There are too many spaces in the references, so they need to be corrected.

The revised parts in the manuscript are for reference only.

Comments for author File: Comments.pdf

Author Response

Comment 1: "the Asian Medicinal Leech" should be placed before "Hirudinaria manillensis" in the title of the manuscript.

Answer: We have changed the title of the manuscript according to the request of the reviewer.

Comment 2: The introduction section is quite lengthy, so it needs to be condensed.

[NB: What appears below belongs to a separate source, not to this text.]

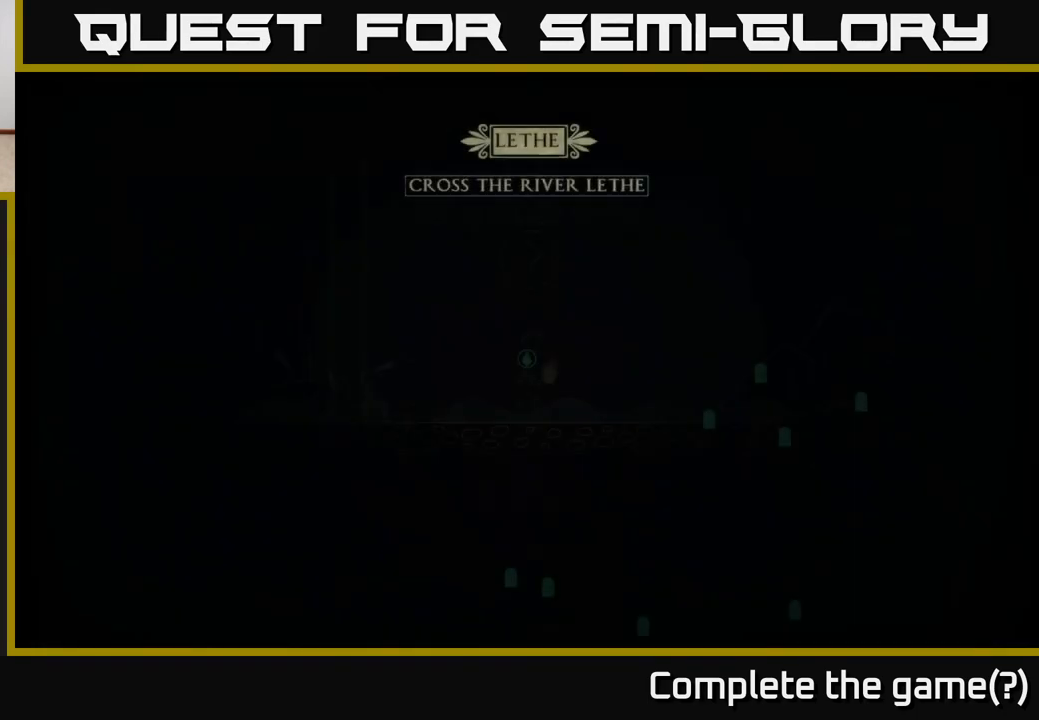
{"buttons": [], "left_stick": "center", "right_stick": "right", "events": [[17, "right_stick", "right"], [183, "right_stick", "center"], [367, "right_stick", "right"]]}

Answer: We agree that the introduction is quite extensive, however, is was written with the intention to provide the relevant information to a (hopefully) broad audience with very different background knowledge. The manuscript addresses topics that might be of interest for readers that are more familiar with leech biology (chapters 2.1 and 2.3), but also for readers that are "hardcore" molecular biologists and may hence focus their attention on the alternative splicing model (chapter 2.2). Both putative groups of readers should be comprehensively informed. In addition, none of the two other reviewers complained about length and content of the introduction section, and we hence prefer to not shorten the text. We hope that the reviewer can follow our arguments.

Comment 3: In line 387-389, the primers were designed based on "the respective genomic sequences". Please provide more specific parameters regarding the primer design (such as Tm value, expected product length), as well as details to ensure primer specificity to avoid non-specific amplification.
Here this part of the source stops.